Samsung est de loin le plus grand des «chaebols», ces empires industriels familiaux du pays. Son chiffre d’affaires global représente un cinquième du PIB sud-coréen, et est donc crucial pour la santé économique du pays.
La Corée du Sud accorde traditionnellement des grâces à cette époque de l’année, alors qu’elle célèbre le Jour de l’Indépendance le 15 août. Le ministère de la Justice a indiqué que cette année, 810 personnes bénéficieront d’une libération conditionnelle.
La décision en faveur de Lee Jae-yong a été prise «en fonction de divers facteurs, dont le sentiment de la population et son comportement en prison», avait déclaré lundi le ministre de la Justice aux journalistes. Selon des médias sud-coréens, Lee Jae-yong a été un «prisonnier modèle», et un changement de règlement entré en vigueur en août permet de réduire la durée de la peine que les prisonniers doivent purger pour avoir droit à la libération conditionnelle.
Accointances troubles
Son incarcération n’a toutefois pas nui aux performances du groupe qui a annoncé fin juillet un bond de plus de 70% de son bénéfice net au deuxième trimestre du fait de la hausse des prix des puces liée à la très forte demande en temps de pandémie.
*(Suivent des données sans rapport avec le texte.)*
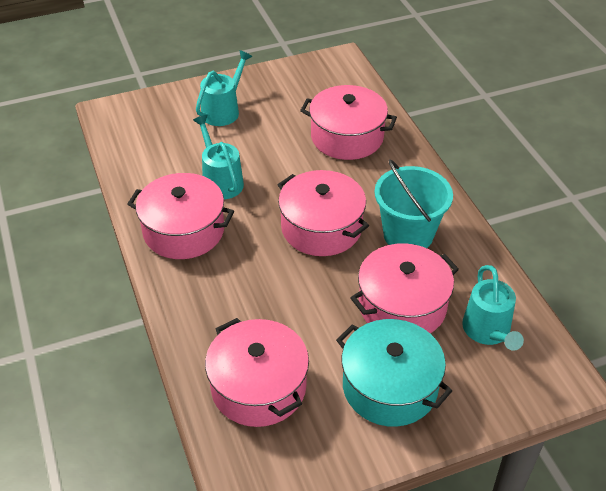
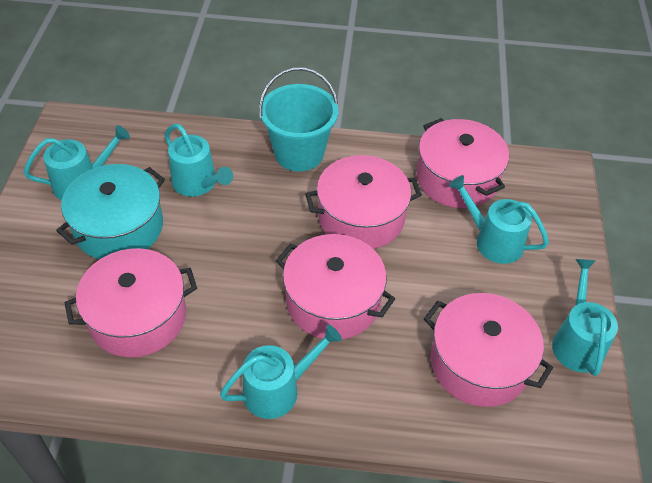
turquoise watering can: [193,115,244,199] [196,50,252,126] [462,265,524,351] = 3 -> [23,125,130,200] [165,124,233,197] [220,325,342,419] [449,175,549,264] [552,259,618,376] = 5

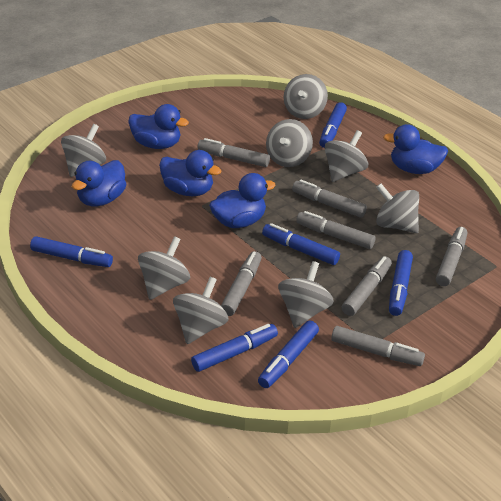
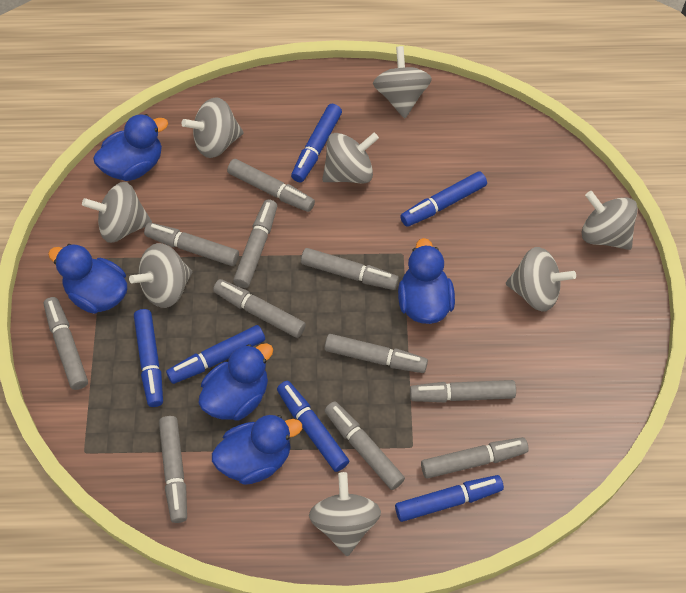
grey marker: [198,138,270,167] [221,251,262,316] [292,180,367,218] [296,211,375,249] [331,326,425,366] [342,256,392,316] [436,227,467,286] = 7 -> [44,297,88,390] [144,223,239,266] [159,416,187,523] [213,279,306,338] [227,159,315,212] [233,199,277,288] [301,248,399,290] [324,334,428,373] [324,401,405,490] [410,380,516,402] [421,437,529,479] = 11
Lee Jae-yong, qui faisait l’objet d’un nouveau procès dans l’affaire à tiroirs qui avait entraîné la destitution en 2017 de l’ex-présidente Park Geun-hye, puis son incarcération, a été reconnu coupable de corruption et de détournements de fonds. Dans cette affaire, il avait été en 2017 condamné à cinq ans de prison pour corruption, détournement de fonds et autres délits. En appel, la plupart des poursuites pour corruption avaient été écartées et Lee Jae-yong avait écopé d’une peine de prison avec sursis. Mais la Cour suprême avait ensuite ordonné un nouveau procès.
L’affaire porte sur des millions de dollars que le groupe avait versé à la confidente de l’ombre de la présidente, Choi Soon-sil. Des pots-de-vin qui étaient selon l’accusation destinés à faciliter la passation de pouvoir à la tête du conglomérat, alors que Lee Kun-hee était alité après une attaque cardiaque en 2014. La Cour suprême a définitivement confirmé jeudi dernier la condamnation de l’ex-présidente Park à 20 ans de prison.
Ce scandale avait souligné une fois de plus les accointances troubles entre le pouvoir sud-coréen et les grandes familles qui contrôlent les «chaebols», ces conglomérats à l’origine du prodigieux redressement du pays après la Guerre de Corée.
À plusieurs reprises par le passé, de grands patrons sud-coréens, condamnés pour corruption ou fraude fiscale, ont bénéficié de réductions de peines ou de grâces présidentielles, à l’image de l’ancien patron de Samsung Lee Kun-hee, condamné deux fois puis gracié en reconnaissance de «sa contribution à l’économie nationale».